Terahertz volume plasmon-polariton modulation in all-dielectric hyperbolic metamaterials

TL;DR

This paper investigates how doping and geometry influence terahertz plasmon-polariton modes in all-dielectric hyperbolic metamaterials made from doped III-V semiconductors, offering insights for tunable terahertz devices.

Contribution

It introduces a multi-physics multi-scale theoretical framework to analyze and optimize doping and geometrical effects in all-dielectric hyperbolic metamaterials for terahertz applications.

Findings

Doping significantly modulates high-k plasmon-polariton modes.

Geometrical parameters like thickness and grating affect mode behavior.

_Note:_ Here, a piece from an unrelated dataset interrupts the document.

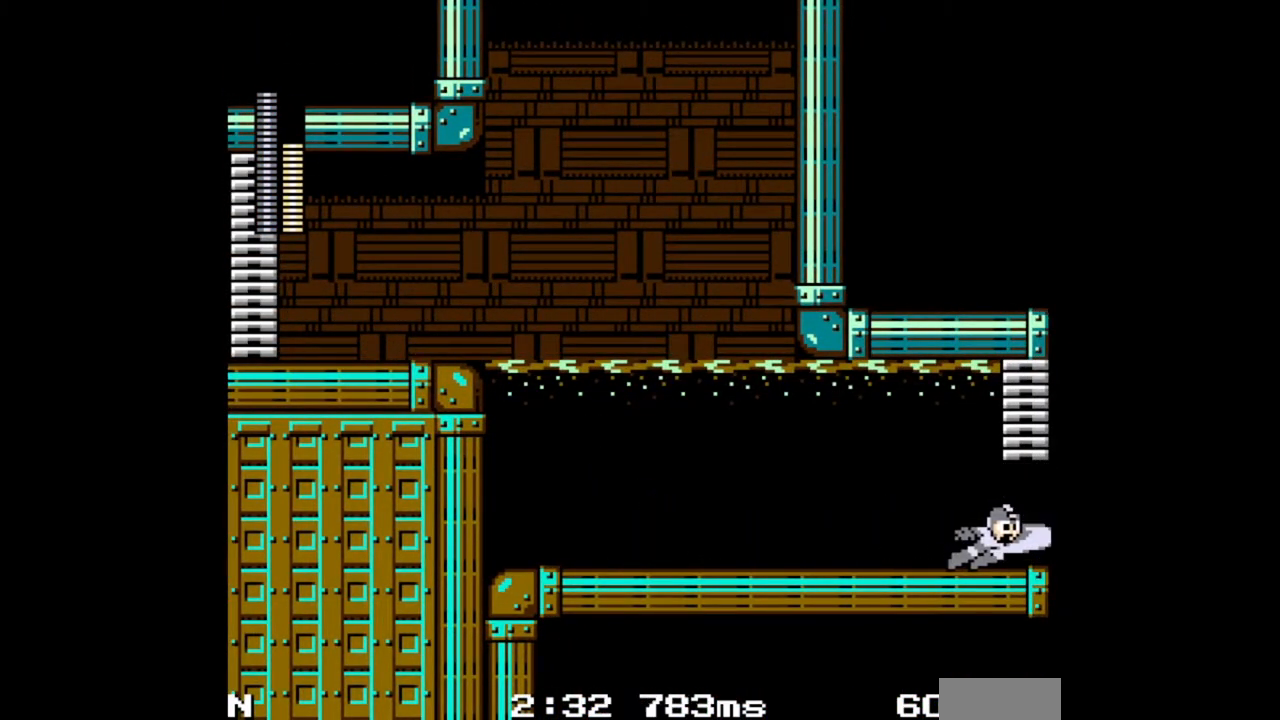
{"buttons": ["L1", "R1", "DPAD_RIGHT"], "events": [[500, "L1", "down"], [500, "R1", "down"]]}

All-dielectric hyperbolic metamaterials enable tunable terahertz responses.

Abstract

The development of plasmonics and related applications in the terahertz range faces limitations due to the intrinsic high electron density of standard metals. All-dielectric systems are profitable alternatives, which allows for customized modulation of the optical response upon doping. Here we focus on plasmon-based hyperbolic metamaterials realized stacking doped III-V semiconductors that have been shown to be optically active in the terahertz spectral region. By using a multi-physics multi-scale theoretical approach, we unravel the role of doping and geometrical characteristics (e.g., thickness, composition, grating) in the modulation of high-k plasmon-polariton modes across the metamaterial.